= Kursiivi printing house arson =

1977 arson attack in Helsinki, Finland

The Kursiivi printing house arson took place in the early morning of 26 November 1977, destroying the printing house Kursiivi in Helsinki in Lauttasaari. Kursiivi printed the newspaper of the Taistoist wing of the Communist Party of Finland Tiedonantaja, the Swedish language communist newspaper Arbetartidningen Enhet and Finnish People's Democratic League youth wing's Pioneeritoveri.

A homemade bomb was also found in the printing house, which, however, had not had time to explode. In addition, the exterior walls of the building had been defaced with swastikas. Police arrested a man suspected of setting fire on December 9. The left called on the state to take action against the far right because of the incident. The case and its litigation also attracted attention abroad.

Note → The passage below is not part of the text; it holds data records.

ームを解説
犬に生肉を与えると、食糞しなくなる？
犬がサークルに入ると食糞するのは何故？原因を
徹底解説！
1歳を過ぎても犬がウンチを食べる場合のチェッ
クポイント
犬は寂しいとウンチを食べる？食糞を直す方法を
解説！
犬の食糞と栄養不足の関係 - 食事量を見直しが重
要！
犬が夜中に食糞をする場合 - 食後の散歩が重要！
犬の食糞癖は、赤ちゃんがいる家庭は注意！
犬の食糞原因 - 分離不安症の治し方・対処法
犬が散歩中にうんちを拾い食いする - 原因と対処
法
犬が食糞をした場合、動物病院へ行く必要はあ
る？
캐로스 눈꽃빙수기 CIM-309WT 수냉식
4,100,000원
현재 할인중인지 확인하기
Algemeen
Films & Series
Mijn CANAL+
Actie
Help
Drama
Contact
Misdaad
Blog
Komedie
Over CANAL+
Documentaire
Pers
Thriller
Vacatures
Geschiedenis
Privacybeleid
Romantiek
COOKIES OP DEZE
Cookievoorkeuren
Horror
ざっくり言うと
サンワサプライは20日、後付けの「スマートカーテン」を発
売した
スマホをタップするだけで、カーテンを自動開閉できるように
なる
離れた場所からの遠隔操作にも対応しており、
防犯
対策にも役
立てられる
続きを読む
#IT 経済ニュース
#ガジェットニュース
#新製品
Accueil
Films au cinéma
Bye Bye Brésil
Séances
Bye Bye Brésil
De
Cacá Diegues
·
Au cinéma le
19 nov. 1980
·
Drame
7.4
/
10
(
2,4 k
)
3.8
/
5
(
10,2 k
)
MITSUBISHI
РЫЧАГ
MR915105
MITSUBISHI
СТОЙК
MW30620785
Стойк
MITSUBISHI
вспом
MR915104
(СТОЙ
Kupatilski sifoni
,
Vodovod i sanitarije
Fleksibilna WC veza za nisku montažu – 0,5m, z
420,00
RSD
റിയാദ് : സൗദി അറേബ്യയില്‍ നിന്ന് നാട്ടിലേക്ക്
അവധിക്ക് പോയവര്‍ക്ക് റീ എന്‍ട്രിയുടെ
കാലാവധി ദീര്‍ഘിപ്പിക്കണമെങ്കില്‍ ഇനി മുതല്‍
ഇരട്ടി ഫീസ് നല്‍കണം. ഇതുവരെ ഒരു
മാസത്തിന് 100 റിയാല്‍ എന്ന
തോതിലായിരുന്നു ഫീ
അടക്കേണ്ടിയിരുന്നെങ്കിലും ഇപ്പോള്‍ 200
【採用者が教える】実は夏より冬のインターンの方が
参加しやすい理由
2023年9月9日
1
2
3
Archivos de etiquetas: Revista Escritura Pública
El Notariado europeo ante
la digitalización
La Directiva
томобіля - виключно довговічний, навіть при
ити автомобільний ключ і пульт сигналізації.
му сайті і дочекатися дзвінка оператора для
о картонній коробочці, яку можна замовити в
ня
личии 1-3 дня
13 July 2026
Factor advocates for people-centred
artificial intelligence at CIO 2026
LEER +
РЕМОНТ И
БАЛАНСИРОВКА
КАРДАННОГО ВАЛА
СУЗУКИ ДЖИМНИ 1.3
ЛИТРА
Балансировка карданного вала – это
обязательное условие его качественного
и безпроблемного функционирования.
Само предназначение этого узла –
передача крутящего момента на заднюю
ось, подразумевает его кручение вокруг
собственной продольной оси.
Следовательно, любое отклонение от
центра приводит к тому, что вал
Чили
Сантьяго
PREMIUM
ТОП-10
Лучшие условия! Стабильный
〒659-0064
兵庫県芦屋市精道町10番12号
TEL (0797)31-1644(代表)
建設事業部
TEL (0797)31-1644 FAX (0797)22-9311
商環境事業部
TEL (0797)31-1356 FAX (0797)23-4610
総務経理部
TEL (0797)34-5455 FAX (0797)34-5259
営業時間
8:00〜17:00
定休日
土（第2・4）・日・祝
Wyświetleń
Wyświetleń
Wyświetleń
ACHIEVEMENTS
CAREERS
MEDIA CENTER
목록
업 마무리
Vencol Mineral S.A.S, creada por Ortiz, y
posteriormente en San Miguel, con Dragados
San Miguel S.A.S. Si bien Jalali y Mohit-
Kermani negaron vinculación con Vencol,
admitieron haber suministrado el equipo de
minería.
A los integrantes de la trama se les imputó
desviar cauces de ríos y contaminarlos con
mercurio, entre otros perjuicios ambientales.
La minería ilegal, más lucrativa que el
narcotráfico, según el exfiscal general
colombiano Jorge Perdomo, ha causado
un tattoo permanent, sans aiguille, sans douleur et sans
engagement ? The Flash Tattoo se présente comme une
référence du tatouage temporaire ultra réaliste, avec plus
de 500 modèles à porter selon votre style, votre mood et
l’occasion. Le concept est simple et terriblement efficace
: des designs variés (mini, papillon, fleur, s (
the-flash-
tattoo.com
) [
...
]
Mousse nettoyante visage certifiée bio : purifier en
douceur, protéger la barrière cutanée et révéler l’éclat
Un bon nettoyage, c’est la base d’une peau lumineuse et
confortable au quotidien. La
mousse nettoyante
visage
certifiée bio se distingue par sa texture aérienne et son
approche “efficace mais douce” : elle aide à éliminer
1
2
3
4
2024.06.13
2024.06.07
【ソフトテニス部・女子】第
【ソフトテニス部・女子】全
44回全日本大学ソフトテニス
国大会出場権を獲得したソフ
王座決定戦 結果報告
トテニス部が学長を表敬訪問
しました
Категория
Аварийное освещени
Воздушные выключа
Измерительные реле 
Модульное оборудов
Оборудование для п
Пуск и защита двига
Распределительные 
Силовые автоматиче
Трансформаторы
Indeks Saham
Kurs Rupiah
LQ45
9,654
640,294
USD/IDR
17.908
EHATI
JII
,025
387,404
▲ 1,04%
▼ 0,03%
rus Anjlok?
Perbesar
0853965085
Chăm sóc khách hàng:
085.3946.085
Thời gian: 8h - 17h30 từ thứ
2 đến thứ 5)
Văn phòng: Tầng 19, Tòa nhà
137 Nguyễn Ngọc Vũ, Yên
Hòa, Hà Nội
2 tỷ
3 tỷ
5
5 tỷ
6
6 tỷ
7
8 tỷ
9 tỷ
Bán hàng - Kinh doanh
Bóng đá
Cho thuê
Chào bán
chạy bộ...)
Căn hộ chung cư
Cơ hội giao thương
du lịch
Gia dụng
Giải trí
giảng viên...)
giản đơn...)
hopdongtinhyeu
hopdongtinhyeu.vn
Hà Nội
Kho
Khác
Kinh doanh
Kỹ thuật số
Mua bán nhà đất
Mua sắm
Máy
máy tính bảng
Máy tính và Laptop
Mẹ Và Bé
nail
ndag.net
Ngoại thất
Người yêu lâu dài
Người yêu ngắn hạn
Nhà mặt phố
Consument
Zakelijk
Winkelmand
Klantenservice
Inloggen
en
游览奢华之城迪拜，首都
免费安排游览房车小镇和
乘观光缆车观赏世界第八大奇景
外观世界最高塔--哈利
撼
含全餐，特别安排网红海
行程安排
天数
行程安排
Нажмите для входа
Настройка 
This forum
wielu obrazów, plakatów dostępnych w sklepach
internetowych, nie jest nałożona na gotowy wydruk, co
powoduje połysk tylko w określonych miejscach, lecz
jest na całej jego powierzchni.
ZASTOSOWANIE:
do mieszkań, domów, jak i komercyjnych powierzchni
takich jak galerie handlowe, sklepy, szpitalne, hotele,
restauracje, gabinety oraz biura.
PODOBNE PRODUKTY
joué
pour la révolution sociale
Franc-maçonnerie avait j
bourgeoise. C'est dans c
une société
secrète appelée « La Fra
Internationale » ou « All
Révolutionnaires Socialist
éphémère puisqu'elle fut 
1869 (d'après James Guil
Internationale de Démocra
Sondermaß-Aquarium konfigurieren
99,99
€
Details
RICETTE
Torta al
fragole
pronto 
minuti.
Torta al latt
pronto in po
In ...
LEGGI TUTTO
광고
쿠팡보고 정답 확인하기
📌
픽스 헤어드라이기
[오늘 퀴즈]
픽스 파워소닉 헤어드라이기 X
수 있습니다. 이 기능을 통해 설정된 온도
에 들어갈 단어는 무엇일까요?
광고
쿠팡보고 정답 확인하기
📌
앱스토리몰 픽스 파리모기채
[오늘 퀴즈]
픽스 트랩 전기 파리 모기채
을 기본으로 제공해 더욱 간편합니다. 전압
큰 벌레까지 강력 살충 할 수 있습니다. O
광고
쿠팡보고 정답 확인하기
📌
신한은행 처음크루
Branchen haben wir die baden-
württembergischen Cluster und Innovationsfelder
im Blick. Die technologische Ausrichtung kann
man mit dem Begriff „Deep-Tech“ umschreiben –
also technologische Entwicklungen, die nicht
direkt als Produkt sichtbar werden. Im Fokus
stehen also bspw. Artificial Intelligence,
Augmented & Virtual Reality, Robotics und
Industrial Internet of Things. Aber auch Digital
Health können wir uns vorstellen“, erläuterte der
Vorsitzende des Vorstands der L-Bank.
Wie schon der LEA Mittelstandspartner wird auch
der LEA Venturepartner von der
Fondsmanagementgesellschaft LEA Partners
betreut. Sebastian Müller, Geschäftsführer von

Apparently Siitoin had an informant inside the police force who tipped him off about the investigation, leading to left-wing newspapers denouncing "fascist elements inside the police".
Members of the Neo-Nazi Patriotic Popular Front were convicted of arson, including Pekka Siitoin, known neo-Nazi and occultist, party secretary Seppo Lehtonen, former French Foreign Legion soldier Timo Pekkala and two people from Kotka. In connection with the Kursiivi printing house arson lawsuit, Tiedonantaja magazine claimed that White Russian émigré Boris Popper had acted as a financier of Siitoin and acquired weapons and ammunition from the military's warehouses for the use of Siitoin's groups.